Even so, Dr. Ballas acknowledges the highly collaborative nature of the service. “Knowing there is no one person who can do this, obviously, the idea is to identify other experts in other departments and other disciplines that I can call upon. We have a lot of rich resources on our faculty and in the institution at large, so I can kind of tap into that expertise as well,” he said.

The organized service started gaining momentum in the last few years, after Dr. Ballas stepped down as Division Director of the Division of Immunology and has had more time to devote to the project. “You need somebody who has been around for a while, because I’ve seen the evolution of many diseases and therapies,” he said. “Usually, the primary practitioners are busy trying to fix the day-to-day abnormalities, so we figured they occasionally might need somebody who is not worried about the daily potassium or sodium level, for example, that can try to see the big picture.”

Dr. Ballas also mentors younger faculty and fellows on how to see the big picture. “We go through a thinking process. It really helps me to figure out what’s going on when I’m trying to explain to residents, fellows, and students as to why I’m thinking that. To me, I don’t think the service can be successful without our trainees. Absolutely, they keep me on my toes because I have to explain what I’m thinking. I have to convince them I’m not totally crazy,” he said, laughing.

Particularly helpful, he anticipates, is the dual-track fellowship pathway that allows fellows to get certification in both Rheumatology and Allergy/Immunology. “Because they are just different aspects of the immune system, it helps to have someone who can see both. The fellowship track has been another impetus for me to really get going on the service,” Dr. Ballas said, noting that Dr. Svjetlana Dolovcak, the first dual-certification graduate, will be joining as a faculty member in October.

Given their complicated nature, such clinical cases take time, however, and Dr. Ballas admits it often takes a day or two until he can come to a conjecture by employing the true scientific method. Even then, sometimes the diagnosis is uncertain and only confirmed by the patient’s response to the treatment. “Very rarely am I one-hundred percent sure of what’s going on. So, you have to keep an open mind. You develop a working diagnosis; if it doesn’t fit everything, you have to change your thinking. It helps to have a flood of ideas, but really more important is trying to do pattern recognition, come up with various possibilities, arrange priorities, and proceed to examine them one by one.”

Another challenge comes in negotiating treatment options. Most of the therapies are off-label, and therefore not often covered by insurance agencies, with whom Dr. Ballas spends a substantial amount of time talking. “But the most gratifying thing in the world is when you actually are right and the patient responds,” he said. “That’s the built-in reward. That’s what makes it all worthwhile.”

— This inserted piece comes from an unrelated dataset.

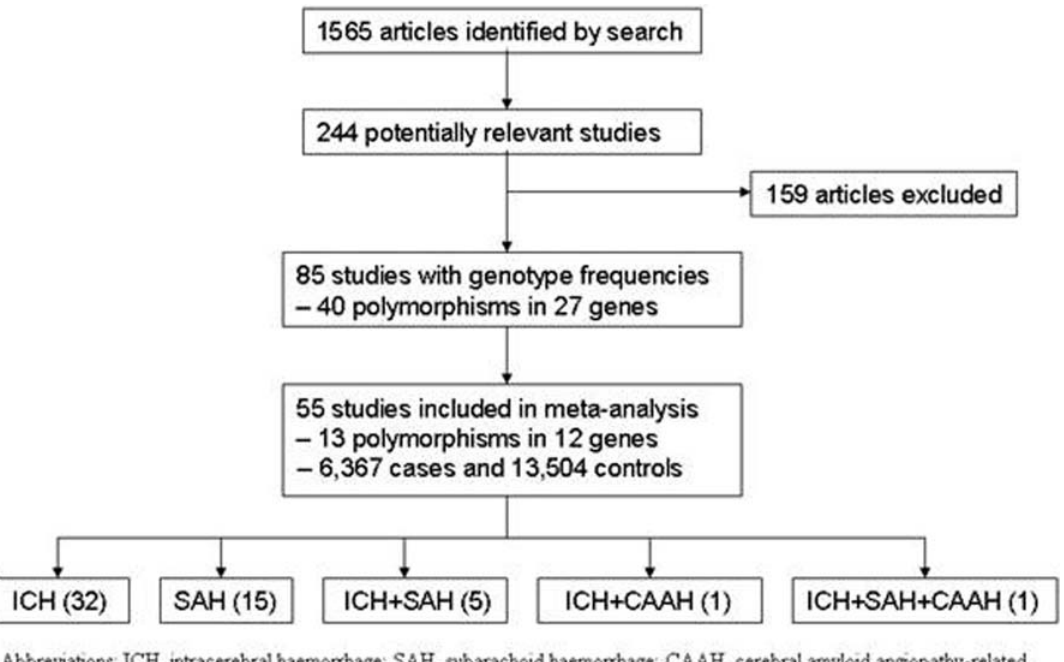
Figure 1. Flow chart illustrating number of studies included in the meta-analyses.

The Complex Disease Service mostly serves inpatients throughout the UIHC system, including in pediatrics. However, Dr. Ballas is hoping to expand the resource to outside-referring physicians once UIHC finishes the development of an online web portal. In light of these hopes, he notes that he’s going to need more hands on deck: “We’re open to anybody who is interested to come work.”

“People ask me, ‘when should I call you?’” Dr. Ballas said. “Well, if you see a patient and you say, ‘I have no idea what’s going on,’ that’s my phone number. [laughs] Because that’s what we like to do.”